The integration of Deos and RTEMS is achieved through the RTEMS/Deos BSP and Adapter. The BSP provides the hardware abstraction layer that tailors RTEMS for a specific target board. In this case, the target board is the virtualized environment provided by the Deos kernel.

2. In this FACE-aligned RTOS solution, Deos provides the over-arching partitioning and top-level ARINC time-sliced scheduling framework. Within ARINC frames, other scheduling options may be utilized, such as POSIX, a hard-real-time interrupt scheduler like RTEMS, or the Deos safety-critical scheduler.

RTEMS and applications hosted on RTEMS execute in a protected address space. This requires that the RTEMS be built in paravirtualized mode, which allows it to execute without the use of privileged instructions. The BSP initializes the stack and registers, providing a logical abstraction that uses Deos kernel services to implement services that would normally be done via direct hardware access.

With proper adaptation and sufficient device abstraction, all RTEMS services can be supported in this environment.
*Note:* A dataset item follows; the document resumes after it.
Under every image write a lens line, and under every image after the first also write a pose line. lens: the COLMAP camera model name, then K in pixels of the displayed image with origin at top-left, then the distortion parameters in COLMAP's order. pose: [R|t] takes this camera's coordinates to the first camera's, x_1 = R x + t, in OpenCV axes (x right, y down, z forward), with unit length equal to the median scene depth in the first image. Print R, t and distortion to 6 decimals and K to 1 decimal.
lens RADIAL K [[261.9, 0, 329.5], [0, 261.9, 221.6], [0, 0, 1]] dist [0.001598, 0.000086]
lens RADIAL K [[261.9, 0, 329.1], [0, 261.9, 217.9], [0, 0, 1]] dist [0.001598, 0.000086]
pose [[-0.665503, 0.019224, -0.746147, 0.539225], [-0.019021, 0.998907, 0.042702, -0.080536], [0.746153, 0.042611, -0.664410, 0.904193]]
However, the primary focus is on multithreading, including communication and synchronization services.

The Deos kernel provides the overarching time, space, and resource partitioning required to keep the applications in each partition safe from anything running in other partitions in the system. The scheduling of the partitions follows the ARINC 653P1 specification as shown in Fig. 2. Partitions are scheduled in a timeline per major frame. Within each partition, the units of execution are scheduled via a second level scheduler such as ARINC 653, RTEMS, or, in the case of the TCP/IP stack, Deos’ native RMA scheduler.

Portability, Reuse, Upgradeability

By establishing standards for software interfaces, interoperability, and certification, FACE will reduce vendor lock, opening what have historically been sole-sourced software solutions from one vendor to interoperable solutions from multiple suppliers. This increased competition not only lowers per-program cost, but also makes it easier for program managers to take advantage of best-in-class technology and services.
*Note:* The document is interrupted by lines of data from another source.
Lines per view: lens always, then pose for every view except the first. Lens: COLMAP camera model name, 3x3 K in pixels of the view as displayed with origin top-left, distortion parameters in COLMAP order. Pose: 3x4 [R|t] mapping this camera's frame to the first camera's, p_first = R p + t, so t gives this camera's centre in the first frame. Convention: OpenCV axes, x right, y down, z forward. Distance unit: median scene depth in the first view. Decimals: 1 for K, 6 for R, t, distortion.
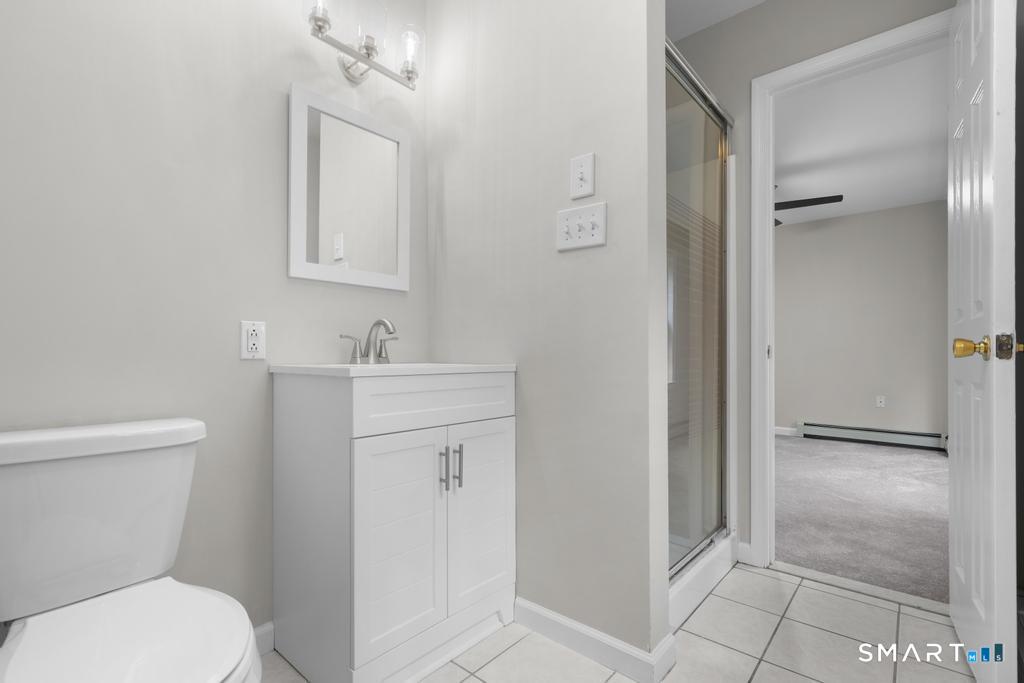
lens RADIAL K [[471.2, 0, 512.3], [0, 471.2, 335.3], [0, 0, 1]] dist [-0.002261, -0.000386]
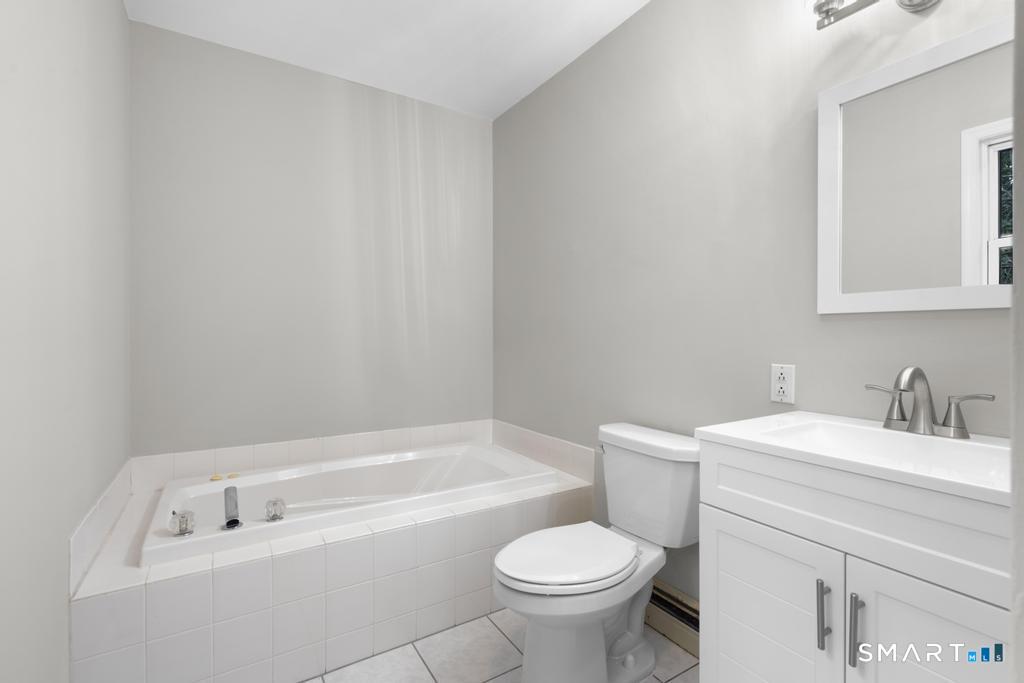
lens RADIAL K [[471.2, 0, 512.3], [0, 471.2, 335.3], [0, 0, 1]] dist [-0.002261, -0.000386]
pose [[-0.295385, -0.012209, -0.955300, 0.563882], [0.008530, 0.999845, -0.015416, -0.080580], [0.955340, -0.012703, -0.295235, 0.750705]]
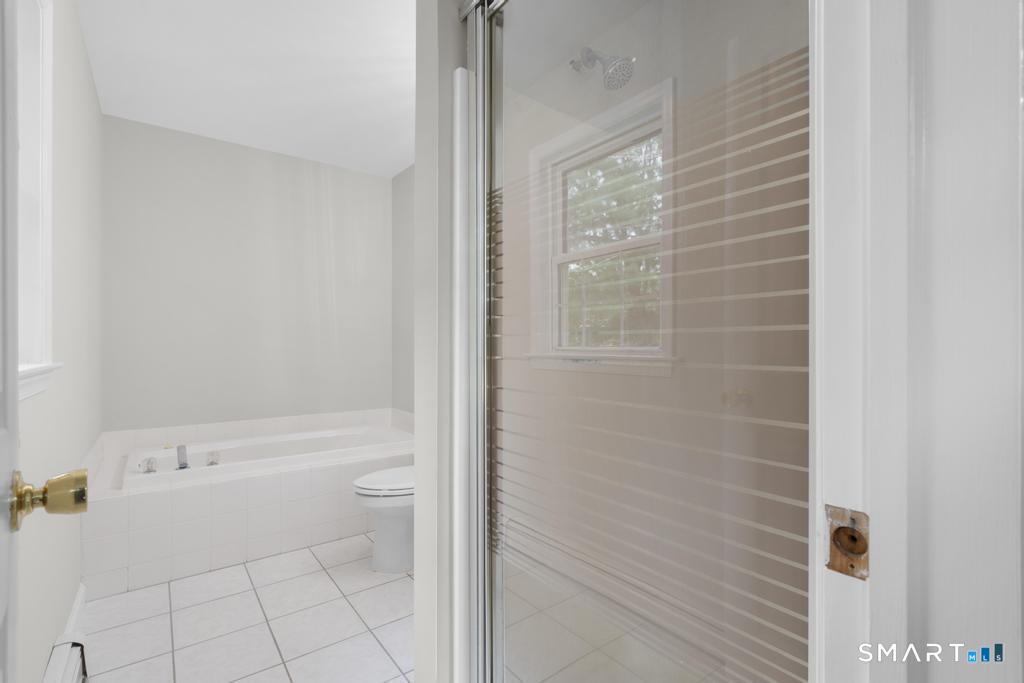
lens RADIAL K [[470.7, 0, 512.0], [0, 470.7, 341.5], [0, 0, 1]] dist [-0.000833, -0.000093]
pose [[-0.206270, -0.016698, -0.978353, 1.168787], [0.008309, 0.999788, -0.018816, -0.065487], [0.978460, -0.012010, -0.206088, 1.354759]]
The new standards will also enhance portability and reuse. This further reduces cost by making it easier to utilize software components across multiple platforms and programs.

The beauty of the Deos/RTEMS integration is that the Level A certifiability of Deos remains unchanged, as does the open-source nature of RTEMS. In fact, each RTOS can be used in its existing form when desired. As a result, there’s no impact on existing applications for either RTOS.

RTEMS can still be used to host applications on bare metal. It’s also able to host FACE-aligned applications (with restrictions) that can be easily migrated to the fully FACE-aligned Deos/RTEMS environment.